Selon cet expert, « les Tunisiens sont en train d’essuyer les plâtres de la démocratisation dans le monde arabe et au Maghreb […] et cela semble fonctionner », mais « pour certains pays de la région, cette démocratisation est également perçue comme une menace », explique-t-il encore, car « les régimes autoritaires restent dominants dans la région ».

« Il y a une reprise en main de l’armée en Egypte, les pays du Golfe et du Moyen-Orient restent sur des modèles autoritaires, comme dans quasiment tout le Maghreb. Dans tous les pays arabes de la région, des tensions extrêmement fortes persistent entre les islamistes et les libéraux. Chacun des groupes refuse souvent de faire le moindre compromis.
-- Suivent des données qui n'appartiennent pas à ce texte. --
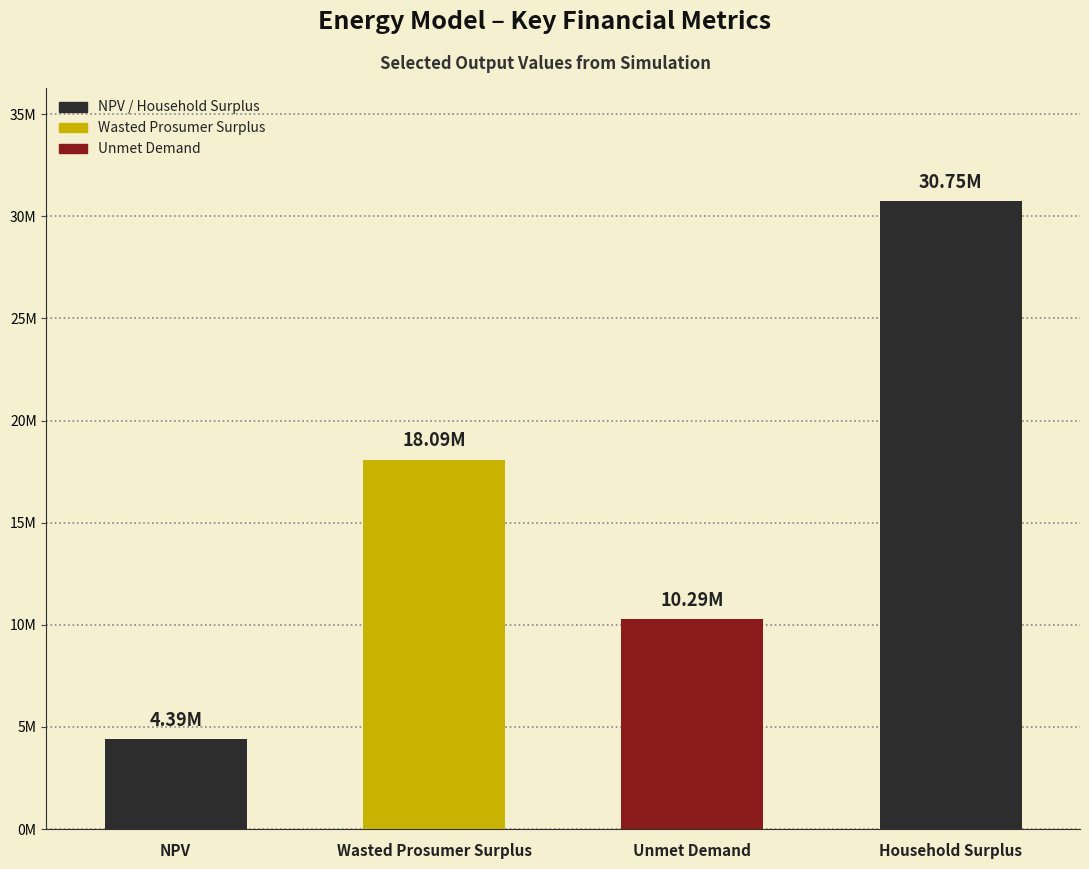

The value at Household Surplus is 21399361.8. True or false?

False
Aujourd’hui, les Tunisiens viennent de prouver qu’il est possible de faire de tels compromis ».

Le danger tunisien pour les régimes autoritaires voisins

Un compromis que tous ne sont pas encore capables de faire et qui semble créer un front autoritaire face à la Tunisie. « De nombreux acteurs internationaux – des régimes comme l’Arabie Saoudite, l’Algérie, la Syrie – qui n’ont rien à voir les uns avec les autres se retrouvent dans leur intérêt à faire échouer l’expérience tunisienne », explique Vincent Geisser, chercheur à l’Institut de recherches et d’études sur le monde arabe et musulman.

« Aujourd’hui, le problème de la Tunisie c’est qu’elle fait exception et donc pose problème à un certain nombre de gouvernements qui continuent à tirer les ficelles de la légitimité héritée de l’autoritarisme développementaliste des années 60/70 », ajoute encore ce spécialiste.

En effet, « malgré les clivages politiques et philosophiques, malgré les échecs sur le plan socio-économique » les dirigeants tunisiens ont témoigné « d’une grande capacité à faire des compromis institutionnels qui permettent d’avancer dans le sens de la transition démocratique ».

C’est cette capacité qui oppose désormais les Tunisiens à leurs voisins. « La Tunisie est un peu seule, elle apparaît comme une sorte d’ilot démocratique dans un environnement régional où un certain nombres d’acteurs aux intérêts divergents se trouvent des intérêts soudains convergents pour retarder, freiner le processus démocratique, en jouant sur les avoirs financiers, sur le soutien à des groupes pouvant déstabiliser la Tunisie etc. ».

La Tunisie aura besoin de partenaires occidentaux

Ce constat, Vincent Geisser le fait notamment au regard des événements internes à la Tunisie.

« Le salafisme, bien que marginal dans la société tunisienne, a un pouvoir de nuisance extrêmement fort » et « on peut tout à fait penser que ces groupes servent des intérêts étrangers qui veulent faire échouer l’expérience tunisienne ».

« Ces derniers mois, et malgré les divergences politiques, le compromis a triomphé en Tunisie », concède Vincent Geisser. « On peut donc être optimiste mais cela supposera que la Tunisie ait à l’avenir des partenaires forts qui ne seront pas des partenaires du monde arabe, mais qui viendront sans doute de l’Union européenne et des Etats-Unis ».

Et en ce sens, la visite de François Hollande en Tunisie à l’occasion de cette cérémonie officielle prend une tournure beaucoup plus que symbolique.